The day of the explosion, Shiites in Sadr City poured into the streets carrying banners and flags. Men, some dressed in black, the traditional dress for the Shiite militia in the area, piled into open back trucks, carrying weapons and shouting slogans of loyalty to Shiite saints. In Baghdad, Zalmay Khalilzad, the American ambassador to Iraq, went to Prime Minister Ibrahim al-Jaafari to insist that the Iraqi government impose a 24-hour nationwide curfew. Mr. Jaafari, a member of the Shiite Dawa Party, was not persuaded.
“You’ve been here six months, and all of a sudden you know my country better than I do,” Mr. Jaafari replied, according to an official who witnessed the exchange. But even some Iraqi leaders, including the current national security adviser, Mowaffak al-Rubaie, echoed Mr. Khalilzad’s advice. “I remember saying to him: ‘this is going to be the trigger of an all-out civil war,’ ” Mr. Rubaie said.
Mr. Jaafari insisted that he had a plan, which involved closing the Sunni television stations in the country, though as the violence grew he belatedly imposed a curfew that evening. It was the beginning of a debilitating pattern. The Shiite-dominated government did too little to protect Sunni citizens. Shiite militias took matters into their own hands.
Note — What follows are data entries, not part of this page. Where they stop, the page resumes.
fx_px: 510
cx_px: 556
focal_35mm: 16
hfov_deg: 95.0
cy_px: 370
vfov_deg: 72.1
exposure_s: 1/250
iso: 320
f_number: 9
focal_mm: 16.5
And the American military struggled to hold the city together with overstretched units.
It was clear that the retaliation was highly organized. Sunnis in the eastern portion of Baghdad, in an area called Rusafa, reported that Shiites in SUV’s were pulling up, knocking on doors, and seeking specific people. Bodies surfaced in sewers and garbage heaps days later.
When the killing abated, President Bush and his top aides declared that the worst had passed. Both Sunnis and Shiites had “looked into the abyss and did not like what they saw,” the president said.
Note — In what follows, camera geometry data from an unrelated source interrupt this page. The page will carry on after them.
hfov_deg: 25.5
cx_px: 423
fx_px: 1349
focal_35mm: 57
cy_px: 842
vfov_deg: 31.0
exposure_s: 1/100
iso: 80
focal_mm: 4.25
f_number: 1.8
Renegade militias were a concern but “not a major long-term problem as long as the Iraqi armed forces and the Iraqi police continue to be loyal to the central government, as they have been,” Gen. Peter Pace, the chairman of the Joint Chiefs of Staff, said in a March 5 appearance on the NBC News program “Meet the Press.”
Sectarian-inspired executions, however, rose from almost 200 in January to more than 700 in March, and continued upward, according to the Pentagon. ...
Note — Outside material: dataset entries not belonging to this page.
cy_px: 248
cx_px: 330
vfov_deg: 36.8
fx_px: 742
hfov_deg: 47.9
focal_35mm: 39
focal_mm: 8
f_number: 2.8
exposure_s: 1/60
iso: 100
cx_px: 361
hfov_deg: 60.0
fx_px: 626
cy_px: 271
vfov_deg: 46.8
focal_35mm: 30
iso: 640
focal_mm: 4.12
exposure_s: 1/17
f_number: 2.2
As the American elections approached, White House officials say, they believed it would amount to political suicide to announce a broad reassessment of Iraq strategy. But they recognized that unless they began such a review, they would be forced to accept the conclusions of the final report of the Iraq Study Group — headed by James A. Baker III, the former Republican secretary of state, and Lee H. Hamilton, the former Democratic congressman.
The effort started in September, around the time Mr. Bush decided to oust Mr. Rumsfeld. In the days before the election, Mr. Bush suggested during an interview that Mr. Rumsfeld could stay until the end of his term — a deliberately misleading statement that Mr. Bush said later was necessitated by the political season. Similarly, it was days after the election that the White House revealed that a major Iraq review was under way. ...
The article posed the question of whether the Shiite-dominated central government actually has a sectarian agenda.
... A confidential briefing on possible “end states” in Iraq was prepared by officials under the command of Lt. Gen. Peter W. Chiarielli, who until a few weeks ago led the day-to-day operations in Iraq. It suggested the dark vision of a divided nation that haunts the administration.
Unless the United States persuaded the Iraqi government to change course, those who prepared the briefing foresaw an Iraq run by a relatively weak central government, which would include a largely autonomous nine-province Shiite region in the south and a Shiite-dominated Baghdad. The Kurds would retain their autonomy in the north. The Sunnis would essentially be relegated to the western Anbar Province and other enclaves.
The briefing posed a question: was this an outcome the United States could live with? If so, what could the United States do to minimize the bloodshed? If not, what should be done to alter this course?